The petition sponsors purport that they alone, a non-elected group with their own political agenda, should initiate the process rather than the democratically elected Grand County Council. The Grand County Council is now forced to ask Utah’s Attorney General to arbitrate the matter. If allowed to initiate the process, the sponsors will have sole authority to choose the seven members of the study committee. This committee will recommend the new form of government that will ultimately be submitted to voters. If they put forth an unpopular recommendation, voters will face a no-win situation. If a new form of government is not approved by Dec. 31, 2020, Grand County defaults to a three member (at-large) county commission form of government, a form that has no support from voters.
There are still many questions about the passage of this bill that citizens deserve answers to. Why didn’t state legislators ask the Grand County Council to weigh in on such a critical mater? Why did Grand County Council Member Curtis Wells lobby Utah state legislators to pass a bill that would make the county’s current form of government obsolete, and find it acceptable not to inform other council members, or include an opinion from the full council on the matter?
The provisions of HB 224 that mandate Grand County change its current form of government were proposed within the last few days of the bill’s passage. Were the five petition sponsors and one council member simply paying closer attention, as they assert, or were they given privileged information?
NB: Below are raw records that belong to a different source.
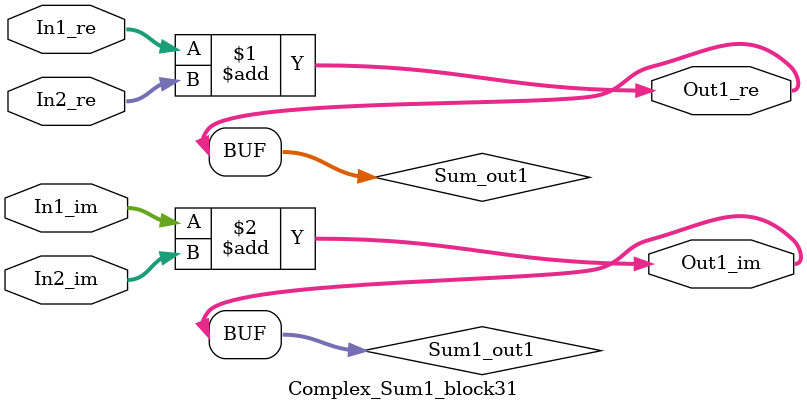
<source format=v>



`timescale 1 ns / 1 ns

module Complex_Sum1_block31
          (In1_re,
           In1_im,
           In2_re,
           In2_im,
           Out1_re,
           Out1_im);


  input   signed [36:0] In1_re;  // sfix37_En22
  input   signed [36:0] In1_im;  // sfix37_En22
  input   signed [36:0] In2_re;  // sfix37_En22
  input   signed [36:0] In2_im;  // sfix37_En22
  output  signed [36:0] Out1_re;  // sfix37_En22
  output  signed [36:0] Out1_im;  // sfix37_En22


  wire signed [36:0] Sum_out1;  // sfix37_En22
  wire signed [36:0] Sum1_out1;  // sfix37_En22


  assign Sum_out1 = In1_re + In2_re;



  assign Out1_re = Sum_out1;

  assign Sum1_out1 = In1_im + In2_im;



  assign Out1_im = Sum1_out1;

endmodule  // Complex_Sum1_block31


</source>
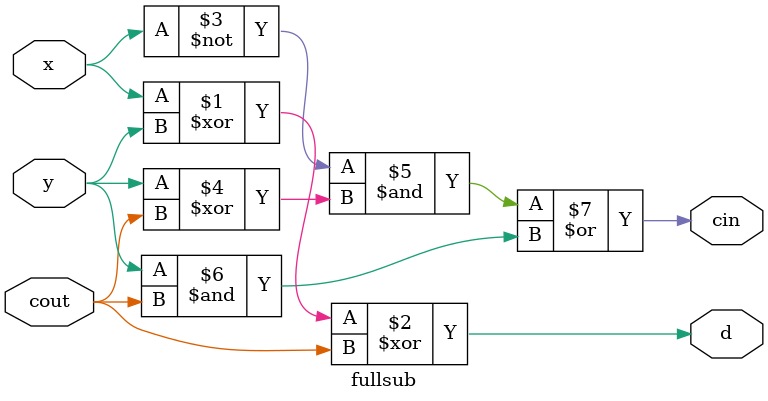
<source format=v>
module fullsub(cout,x,y,d,cin);

  input cout; // carry out bit, borrowed by its next low bit
  input x;
  input y;

  output d;
  output cin;

  assign d = x^y^cout;
  assign cin = (~x&(y^cout))|(y&cout);
endmodule
</source>
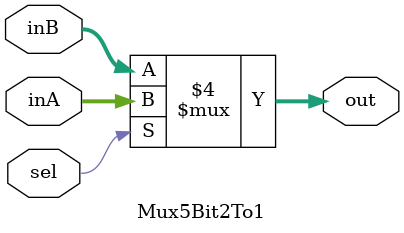
<source format=v>
`timescale 1ns / 1ps


module Mux5Bit2To1(out, inA, inB, sel);

    output reg [4:0] out;
    
    input [4:0] inA;
    input [4:0] inB;
    input sel;

    /* Fill in the implementation here ... */ 
    always @(sel, inA, inB) begin
    if (sel == 1) begin
    out <= inA; end
    else begin
    out <= inB; end
    end

endmodule
</source>
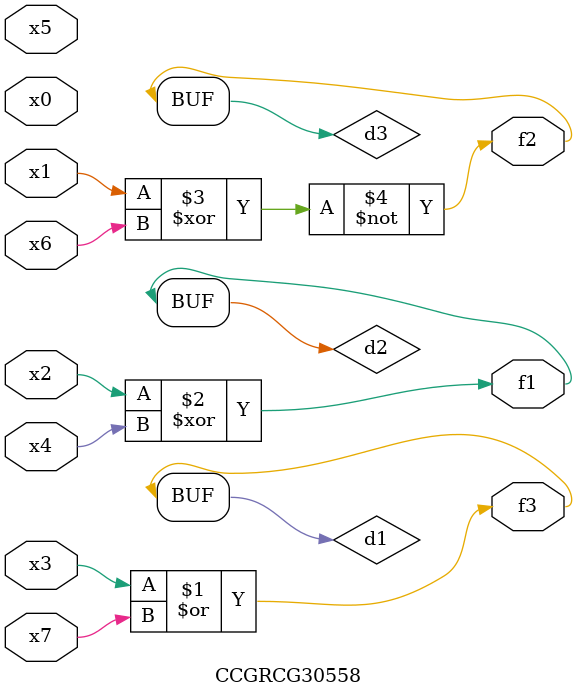
<source format=v>
module CCGRCG30558(
	input x0, x1, x2, x3, x4, x5, x6, x7,
	output f1, f2, f3
);

	wire d1, d2, d3;

	or (d1, x3, x7);
	xor (d2, x2, x4);
	xnor (d3, x1, x6);
	assign f1 = d2;
	assign f2 = d3;
	assign f3 = d1;
endmodule

</source>
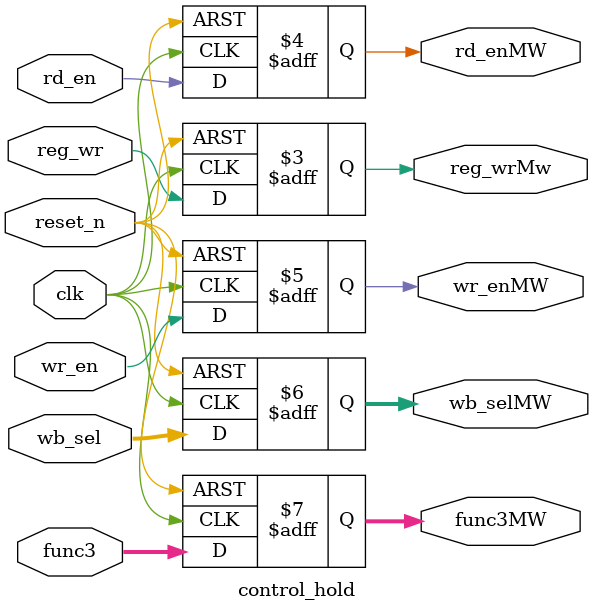
<source format=sv>
module control_hold(
    input reg_wr,rd_en,wr_en,reset_n,clk,
    input [1:0] wb_sel,
    input [2:0] func3,
    output logic reg_wrMw,rd_enMW,wr_enMW,
    output logic [1:0] wb_selMW,
    output logic [2:0] func3MW
);

always @(posedge clk or negedge reset_n) begin
    if (!reset_n) begin
        reg_wrMw <= 0 ;
        rd_enMW <= 0 ;
        wr_enMW <= 0 ;
        wb_selMW <= 0 ;
        func3MW <= 3'bxxx;
    end
    else begin
        reg_wrMw <= reg_wr ;
        rd_enMW <= rd_en ;
        wr_enMW <= wr_en ;
        wb_selMW <= wb_sel ;
        func3MW <= func3 ;
    end
end
    
endmodule
</source>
A genuine democracy requires a level playing field. Grand County citizens should view these moves for what they are: a small partisan group attempting to undermine democratic values by claiming that they simply got to the finish line first while no one else was looking. They claim victory in a race that only one elected official and five petition sponsors knew was even at hand. Grand County voters will remember the underhanded manner in which HB 224 was enacted and vote to elect leaders with integrity and accountability.